NABU Ortsgruppe Hessigheim | 02.09.2025
Früher gab es den Begriff Waldhygiene. Darin spielte eine weitere Insektengruppe eine besonders wichtige Rolle. Die Ameisen der Artengruppe Formica rufa, zu Deutsch wenig originell Waldameisen genannt. Die Tierchen sind Omnivoren. Bekannt sind sie jedoch vor allem als Jäger. Waldameisen erlegen große Mengen anderer Insekten, darunter viele, die Förstern als Schädlinge gelten. Raupen des Eichenwicklers (Tortrix viridiana) zum Beispiel, eine Nachtfalterspezies, werden oft erbeutet. Interessanterweise schleppen die Ameisen nicht alles gefangene Getier im Ganzen zu ihren Wohnstätten. So einiges zerlegen die jagenden Arbeiterinnen draußen, mitunter weit vom Ameisenhügel entfernt, und verleiben sich die fein zerkleinerten Stücke erst mal selbst ein. Anschließend tragen sie dieses vorverarbeitete Futter in ihren Kröpfen zum Nest – praktisch genauso, wie das auch Vögel tun. Dort teilen die Außendienst-Ameisen den Nahrungsbrei direkt von Mund zu Mund mit ihren drinnen arbeitenden Schwestern. Die Larven indes bekommen ganze Beutetiere vorgelegt, die sie mit ihren Mundwerkzeugen selbst bewältigen können.
Pflanzliche Kost spielt in der Ernährung der Waldameisen ebenfalls eine wichtige Rolle. Die Sechsbeiner transportieren oft Samen zu ihrem Nest, fressen diese aber nicht. Sie sind nur an einem bestimmten Anhängsel davon interessiert: dem Elaiosom. Dieser kleine Geniestreich der Evolution enthält Stärke, Proteine und Vitamine und ist dadurch überaus nahrhaft. Die Ameisen trennen diese Leckerbissen ab und tragen die Samen danach wieder aus ihrem Bau, wo sie irgendwann keimen. Elaiosome sichern somit die Saatgutverbreitung. Mehrere heimische Waldpflanzenarten, darunter der Hohle Lerchensporn (Corydalis cava) und das Buschwindröschen (Anemone nemerosa) nutzen diesen Transportweg.

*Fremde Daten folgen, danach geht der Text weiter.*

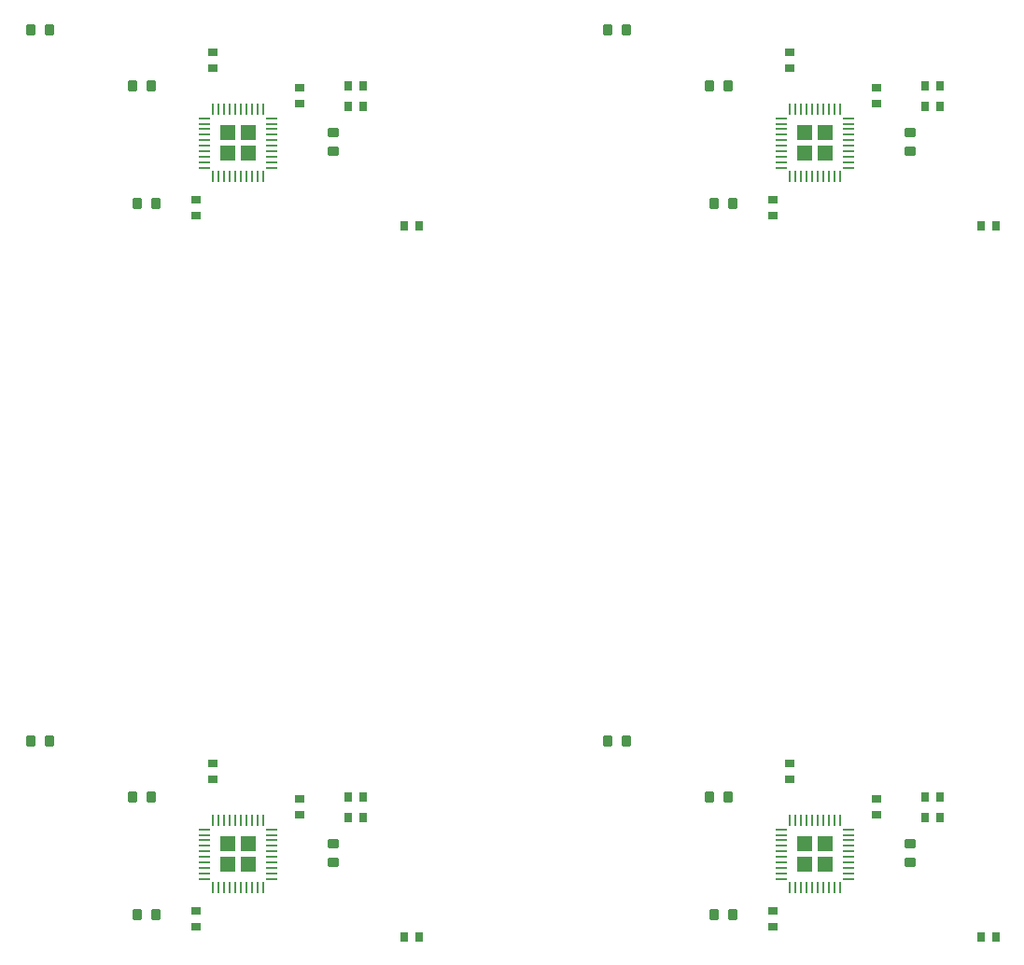
<source format=gtp>
G04 Layer_Color=8421504*
%FSLAX25Y25*%
%MOIN*%
G70*
G01*
G75*
G04:AMPARAMS|DCode=14|XSize=39.37mil|YSize=35.43mil|CornerRadius=4.43mil|HoleSize=0mil|Usage=FLASHONLY|Rotation=180.000|XOffset=0mil|YOffset=0mil|HoleType=Round|Shape=RoundedRectangle|*
%AMROUNDEDRECTD14*
21,1,0.03937,0.02657,0,0,180.0*
21,1,0.03051,0.03543,0,0,180.0*
1,1,0.00886,-0.01526,0.01329*
1,1,0.00886,0.01526,0.01329*
1,1,0.00886,0.01526,-0.01329*
1,1,0.00886,-0.01526,-0.01329*
%
%ADD14ROUNDEDRECTD14*%
%ADD15R,0.02953X0.03740*%
%ADD16R,0.03740X0.02953*%
G04:AMPARAMS|DCode=17|XSize=39.37mil|YSize=35.43mil|CornerRadius=4.43mil|HoleSize=0mil|Usage=FLASHONLY|Rotation=270.000|XOffset=0mil|YOffset=0mil|HoleType=Round|Shape=RoundedRectangle|*
%AMROUNDEDRECTD17*
21,1,0.03937,0.02657,0,0,270.0*
21,1,0.03051,0.03543,0,0,270.0*
1,1,0.00886,-0.01329,-0.01526*
1,1,0.00886,-0.01329,0.01526*
1,1,0.00886,0.01329,0.01526*
1,1,0.00886,0.01329,-0.01526*
%
%ADD17ROUNDEDRECTD17*%
%ADD35R,0.05496X0.05496*%
%ADD36O,0.04031X0.00684*%
%ADD37O,0.00684X0.04031*%
D14*
X141000Y154654D02*
D03*
Y161346D02*
D03*
X347000Y154654D02*
D03*
Y161346D02*
D03*
X141000Y408653D02*
D03*
Y415346D02*
D03*
X347000Y408653D02*
D03*
Y415346D02*
D03*
D15*
X166244Y128000D02*
D03*
X171756D02*
D03*
X146244Y178000D02*
D03*
X151756D02*
D03*
X146244Y170500D02*
D03*
X151756D02*
D03*
X372244Y128000D02*
D03*
X377756D02*
D03*
X352244Y178000D02*
D03*
X357756D02*
D03*
X352244Y170500D02*
D03*
X357756D02*
D03*
X166244Y382000D02*
D03*
X171756D02*
D03*
X146244Y432000D02*
D03*
X151756D02*
D03*
X146244Y424500D02*
D03*
X151756D02*
D03*
X372244Y382000D02*
D03*
X377756D02*
D03*
X352244Y432000D02*
D03*
X357756D02*
D03*
X352244Y424500D02*
D03*
X357756D02*
D03*
D16*
X92228Y137102D02*
D03*
Y131591D02*
D03*
X98000Y184244D02*
D03*
Y189756D02*
D03*
X129000Y171744D02*
D03*
Y177256D02*
D03*
X298228Y137102D02*
D03*
Y131591D02*
D03*
X304000Y184244D02*
D03*
Y189756D02*
D03*
X335000Y171744D02*
D03*
Y177256D02*
D03*
X92228Y391102D02*
D03*
Y385591D02*
D03*
X98000Y438244D02*
D03*
Y443756D02*
D03*
X129000Y425744D02*
D03*
Y431256D02*
D03*
X298228Y391102D02*
D03*
Y385591D02*
D03*
X304000Y438244D02*
D03*
Y443756D02*
D03*
X335000Y425744D02*
D03*
Y431256D02*
D03*
D17*
X39846Y198000D02*
D03*
X33154D02*
D03*
X69307Y178000D02*
D03*
X76000D02*
D03*
X71153Y136000D02*
D03*
X77846D02*
D03*
X245847Y198000D02*
D03*
X239154D02*
D03*
X275307Y178000D02*
D03*
X282000D02*
D03*
X277153Y136000D02*
D03*
X283846D02*
D03*
X39846Y452000D02*
D03*
X33154D02*
D03*
X69307Y432000D02*
D03*
X76000D02*
D03*
X71153Y390000D02*
D03*
X77846D02*
D03*
X245847Y452000D02*
D03*
X239154D02*
D03*
X275307Y432000D02*
D03*
X282000D02*
D03*
X277153Y390000D02*
D03*
X283846D02*
D03*
D35*
X103299Y153760D02*
D03*
X103299Y161256D02*
D03*
X110795Y161256D02*
D03*
X110795Y153760D02*
D03*
X309299Y153760D02*
D03*
X309299Y161256D02*
D03*
X316795Y161256D02*
D03*
X316795Y153760D02*
D03*
X103299Y407760D02*
D03*
X103299Y415256D02*
D03*
X110795Y415256D02*
D03*
X110795Y407760D02*
D03*
X309299Y407760D02*
D03*
X309299Y415256D02*
D03*
X316795Y415256D02*
D03*
X316795Y407760D02*
D03*
D36*
X95039Y166366D02*
D03*
Y164398D02*
D03*
Y162429D02*
D03*
Y160461D02*
D03*
Y158492D02*
D03*
Y156524D02*
D03*
Y154555D02*
D03*
Y152587D02*
D03*
Y150618D02*
D03*
Y148650D02*
D03*
X119055D02*
D03*
Y150618D02*
D03*
Y152587D02*
D03*
Y154555D02*
D03*
Y156524D02*
D03*
Y158492D02*
D03*
Y160461D02*
D03*
Y162429D02*
D03*
Y164398D02*
D03*
Y166366D02*
D03*
X301039D02*
D03*
Y164398D02*
D03*
Y162429D02*
D03*
Y160461D02*
D03*
Y158492D02*
D03*
Y156524D02*
D03*
Y154555D02*
D03*
Y152587D02*
D03*
Y150618D02*
D03*
Y148650D02*
D03*
X325055D02*
D03*
Y150618D02*
D03*
Y152587D02*
D03*
Y154555D02*
D03*
Y156524D02*
D03*
Y158492D02*
D03*
Y160461D02*
D03*
Y162429D02*
D03*
Y164398D02*
D03*
Y166366D02*
D03*
X95039Y420366D02*
D03*
Y418398D02*
D03*
Y416429D02*
D03*
Y414461D02*
D03*
Y412492D02*
D03*
Y410524D02*
D03*
Y408555D02*
D03*
Y406587D02*
D03*
Y404618D02*
D03*
Y402650D02*
D03*
X119055D02*
D03*
Y404618D02*
D03*
Y406587D02*
D03*
Y408555D02*
D03*
Y410524D02*
D03*
Y412492D02*
D03*
Y414461D02*
D03*
Y416429D02*
D03*
Y418398D02*
D03*
Y420366D02*
D03*
X301039D02*
D03*
Y418398D02*
D03*
Y416429D02*
D03*
Y414461D02*
D03*
Y412492D02*
D03*
Y410524D02*
D03*
Y408555D02*
D03*
Y406587D02*
D03*
Y404618D02*
D03*
Y402650D02*
D03*
X325055D02*
D03*
Y404618D02*
D03*
Y406587D02*
D03*
Y408555D02*
D03*
Y410524D02*
D03*
Y412492D02*
D03*
Y414461D02*
D03*
Y416429D02*
D03*
Y418398D02*
D03*
Y420366D02*
D03*
D37*
X98189Y145500D02*
D03*
X100157D02*
D03*
X102126D02*
D03*
X104095D02*
D03*
X106063D02*
D03*
X108031D02*
D03*
X110000D02*
D03*
X111969D02*
D03*
X113937D02*
D03*
X115905D02*
D03*
Y169516D02*
D03*
X113937D02*
D03*
X111969D02*
D03*
X110000D02*
D03*
X108031D02*
D03*
X106063D02*
D03*
X104095D02*
D03*
X102126D02*
D03*
X100157D02*
D03*
X98189D02*
D03*
X304189Y145500D02*
D03*
X306157D02*
D03*
X308126D02*
D03*
X310094D02*
D03*
X312063D02*
D03*
X314032D02*
D03*
X316000D02*
D03*
X317969D02*
D03*
X319937D02*
D03*
X321905D02*
D03*
Y169516D02*
D03*
X319937D02*
D03*
X317969D02*
D03*
X316000D02*
D03*
X314032D02*
D03*
X312063D02*
D03*
X310094D02*
D03*
X308126D02*
D03*
X306157D02*
D03*
X304189D02*
D03*
X98189Y399500D02*
D03*
X100157D02*
D03*
X102126D02*
D03*
X104095D02*
D03*
X106063D02*
D03*
X108031D02*
D03*
X110000D02*
D03*
X111969D02*
D03*
X113937D02*
D03*
X115905D02*
D03*
Y423516D02*
D03*
X113937D02*
D03*
X111969D02*
D03*
X110000D02*
D03*
X108031D02*
D03*
X106063D02*
D03*
X104095D02*
D03*
X102126D02*
D03*
X100157D02*
D03*
X98189D02*
D03*
X304189Y399500D02*
D03*
X306157D02*
D03*
X308126D02*
D03*
X310094D02*
D03*
X312063D02*
D03*
X314032D02*
D03*
X316000D02*
D03*
X317969D02*
D03*
X319937D02*
D03*
X321905D02*
D03*
Y423516D02*
D03*
X319937D02*
D03*
X317969D02*
D03*
X316000D02*
D03*
X314032D02*
D03*
X312063D02*
D03*
X310094D02*
D03*
X308126D02*
D03*
X306157D02*
D03*
X304189D02*
D03*
M02*

</source>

Eine für Formica rufa viel wichtigere Nahrungsressource ist gleichwohl der Honigtau, sprich die stark zuckerhaltigen Ausscheidungen von saftsaugenden Insekten, darunter vor allem Blattläuse. Ameisen können Blattgewebe oder andere pflanzliche Biomasse mit Zellulose im Gegensatz zu Termiten nicht verdauen, weil ihnen dafür die symbiotischen Bakterien im Magen-Darm-Trakt fehlen. Honigtau wiederum ist de facto ein Überschussprodukt. Die Sauger nehmen durch das Anbohren der Leitbündel mehr auf, als sie verwerten können; der Rest kommt tröpfchenweise hinten raus. Dadurch haben die Ameisen direkten Zugang zur pflanzlichen Primärproduktion. Es ist eine Art Kurzschluss der Nahrungskette – des einen Abfall, des anderen Krafttrunk.